We observe that before the pandemic, the changes in network travel time variance, occupancy heterogeneity level and average traffic flow in Jan to May 2019 and Jan to Feb 2020 showed a dominant single-humped pattern during the morning peak period. However, after the pandemic, they showed a double-humped pattern in Mar to May 2020 and Jan to May 2021, and compared with 2020, this pattern is even more pronounced in 2021. We believe this is because the impact of the pandemic on travel demand and mode was not yet fully formed in 2020.
In addition, the dynamic changes of occupancy heterogeneity level and average traffic flow are almost at the same time of day, but they are earlier than travel time variance, that is, there is a hysteresis between them. Some key information of these three network characteristics are summarized in Table 1, with the value in brackets representing the time when the peak occurred.
From Table 1, we see the peak occurrence time of occupancy heterogeneity level and average traffic flow is 10-20 min earlier than the travel time variance. The reason is that the overall travel demand in the region is changing from the onset of the morning peak period, and this change leads to a change in the level of heterogeneity of occupancy.
The increase in the level of heterogeneity of occupancy means that severely congested segments begin to appear in the network. These segments will increase the uncertainty of travel conditions in the subsequent time periods, thereby reducing the travel time reliability and increasing travel time variance. This answers the first question that the heterogeneity of the temporal and spatial distribution of traffic occupancy is related to the variance of travel time and will affect TTR.

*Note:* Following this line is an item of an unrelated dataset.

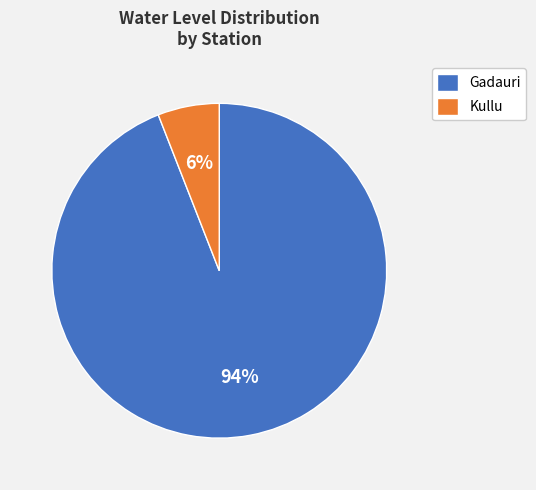

Which has a higher value, Gadauri or Kullu?

Gadauri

Regarding the second question, TTR is indeed affected by COVID-19, because COVID-19 affected people’s travel demands and travel patterns, which is reflected in the change from single to double-humped, and this impact became more significant from 2020 to 2021. From Table 1, we find that before and after COVID-19, the average network traffic flow during the morning peak period dropped from 3,531 veh/hr in 2019 to 2,544 veh/hr in 2021, which also led to a decrease in the level of network occupancy heterogeneity. As a result, the average travel time variance during the morning peak period decreased from 5.43 in 2019 to 1.94 in 2021. There is no doubt that the pandemic has led to an increase in the TTR.

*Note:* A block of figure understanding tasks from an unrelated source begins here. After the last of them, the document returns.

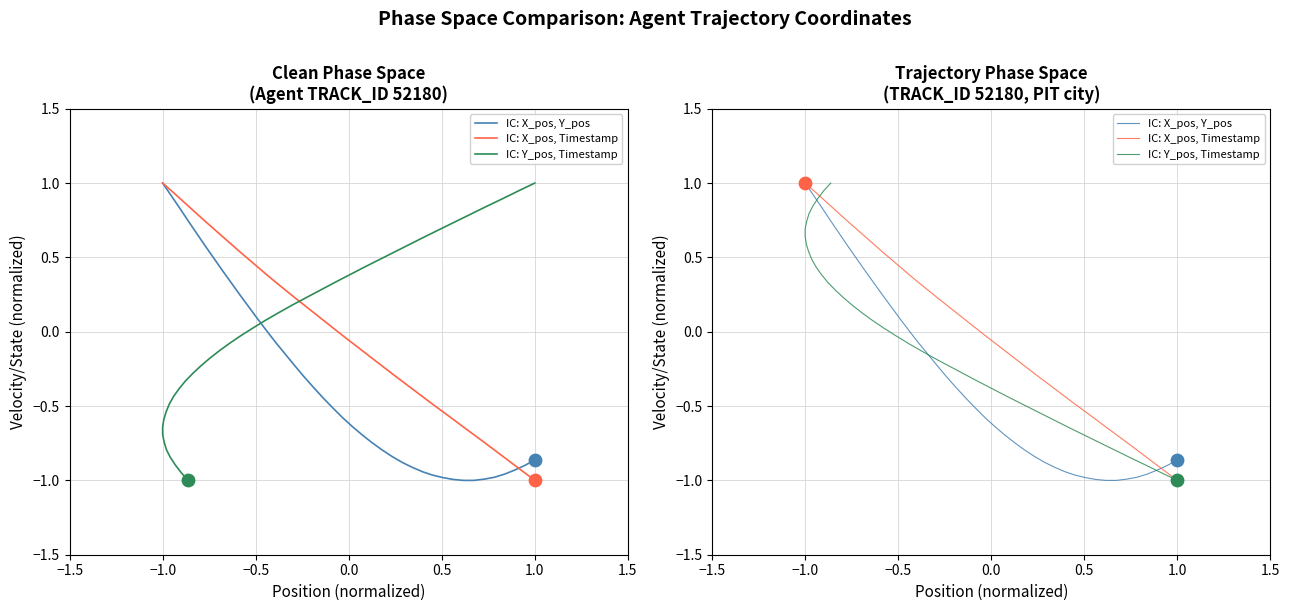

What are all the series names shown in the legend?

IC: X_pos, Y_pos, IC: X_pos, Timestamp, IC: Y_pos, Timestamp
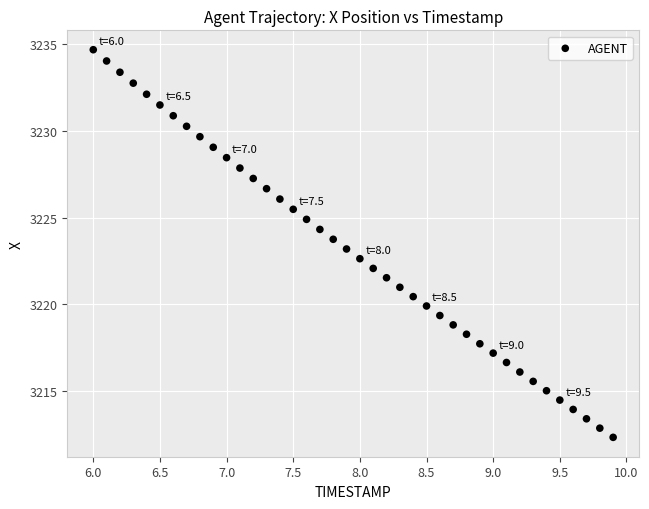

What is the range of X values (max minus min)?

3.9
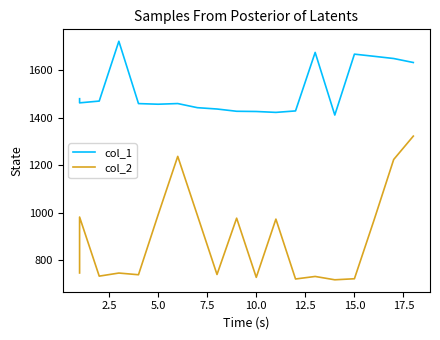

List the series in order of their overall mean, highest first.

col_1, col_2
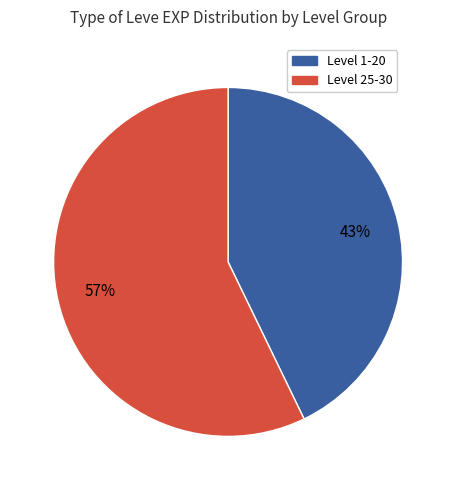

To the nearest percent, what is the difference between the largest and smallest slice percentages?

14%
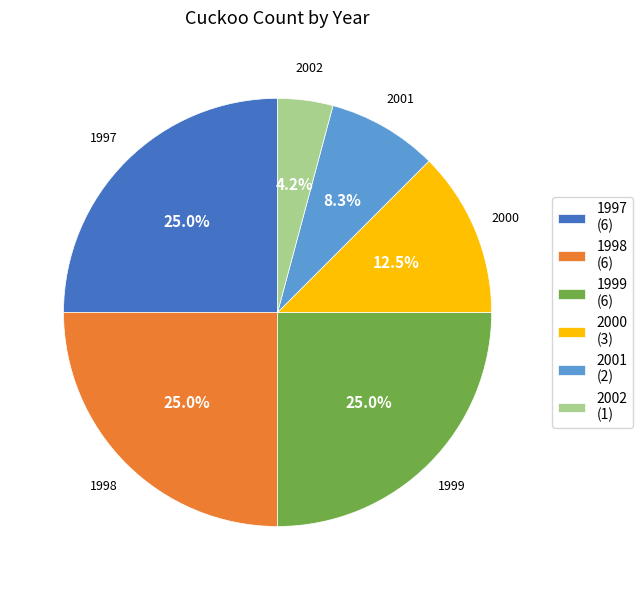

What is the smallest slice in the pie chart?

2002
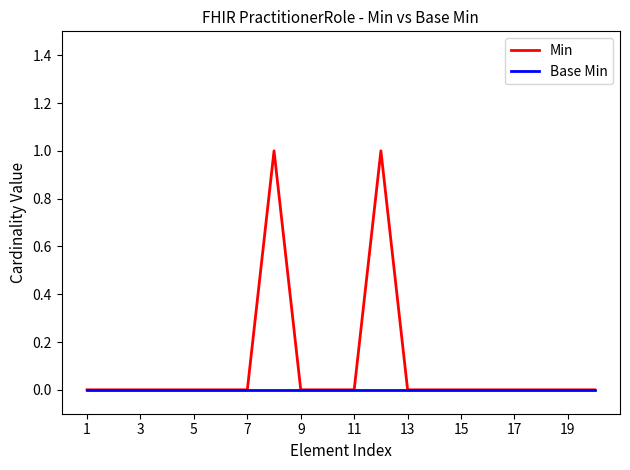

Rank the series by their maximum value, from lowest to highest.

Base Min, Min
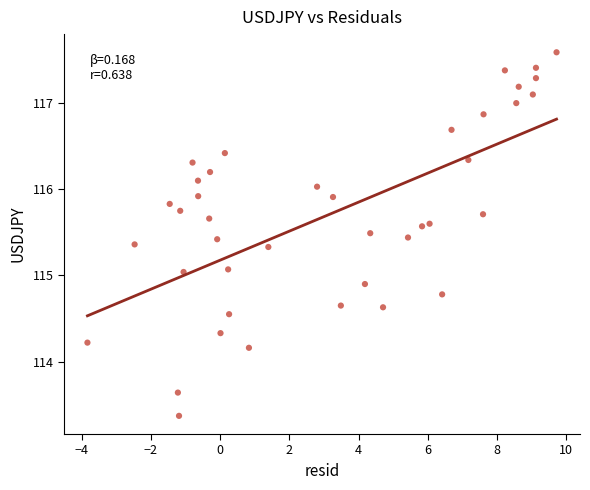

What is the range of X values (max minus min)?

13.6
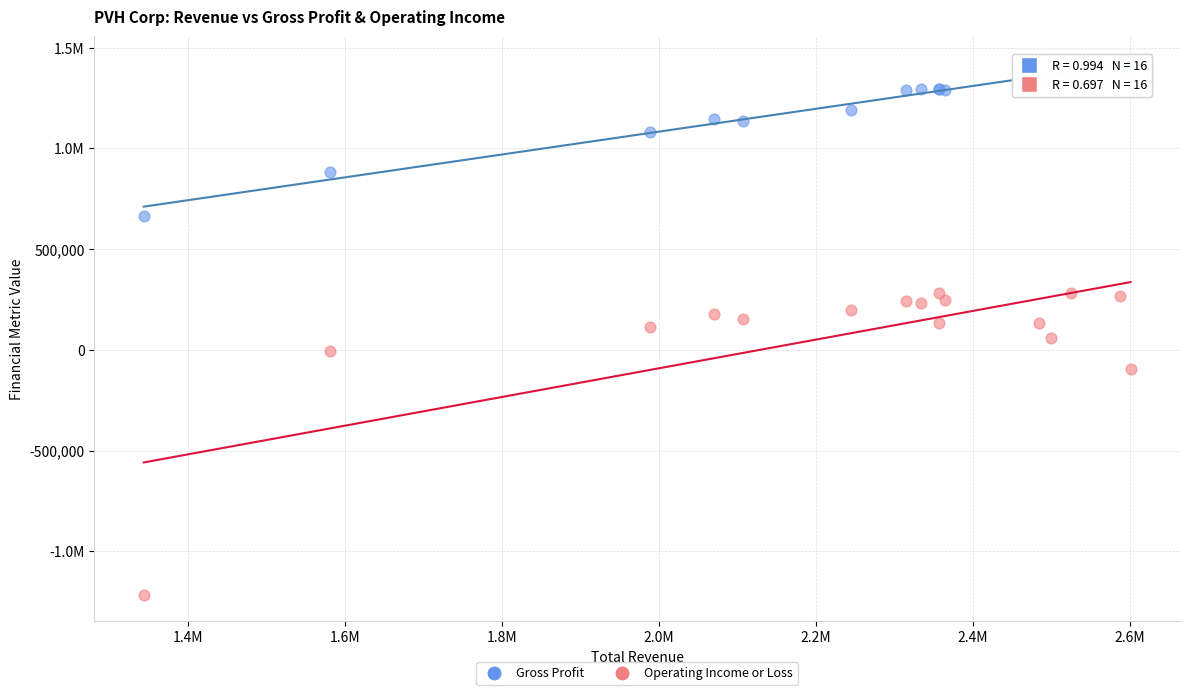

What are all the series names shown in the legend?

Gross Profit, Operating Income or Loss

We believe the reason for the emergence of the double-humped pattern is the changing composition of the commuting workforce. According to data (Minnesota Compass 2021), the total number of all jobs in Minnesota has been reduced by 6.8% in 2020 after the COVID-19 outbreak. Among them, construction and natural resources and mining industry decreased by 2.48% and 0.18% respectively, which are the industries least affected by the pandemic. The commonality of these two industries is that they go to work early and cannot work remotely. Therefore, office workers who tended to travel to work later in the peak period and dominated the number of travelers in the morning commute pre-COVID began working from home in large numbers, while many non-office workers, who would tend to travel earlier have not stopped commuting and so now comprise a larger share of commuting travelers, has lead to the emergence of the second peak on these curves. Different types of workers always had different start times, but this was masked by the dominance of the 8:00-8:30 am start time, and is now revealed with the shifting composition of the commuting workforce.
Acknowledgments
The author thanks the Minnesota Department of Transportation for providing relevant data sets.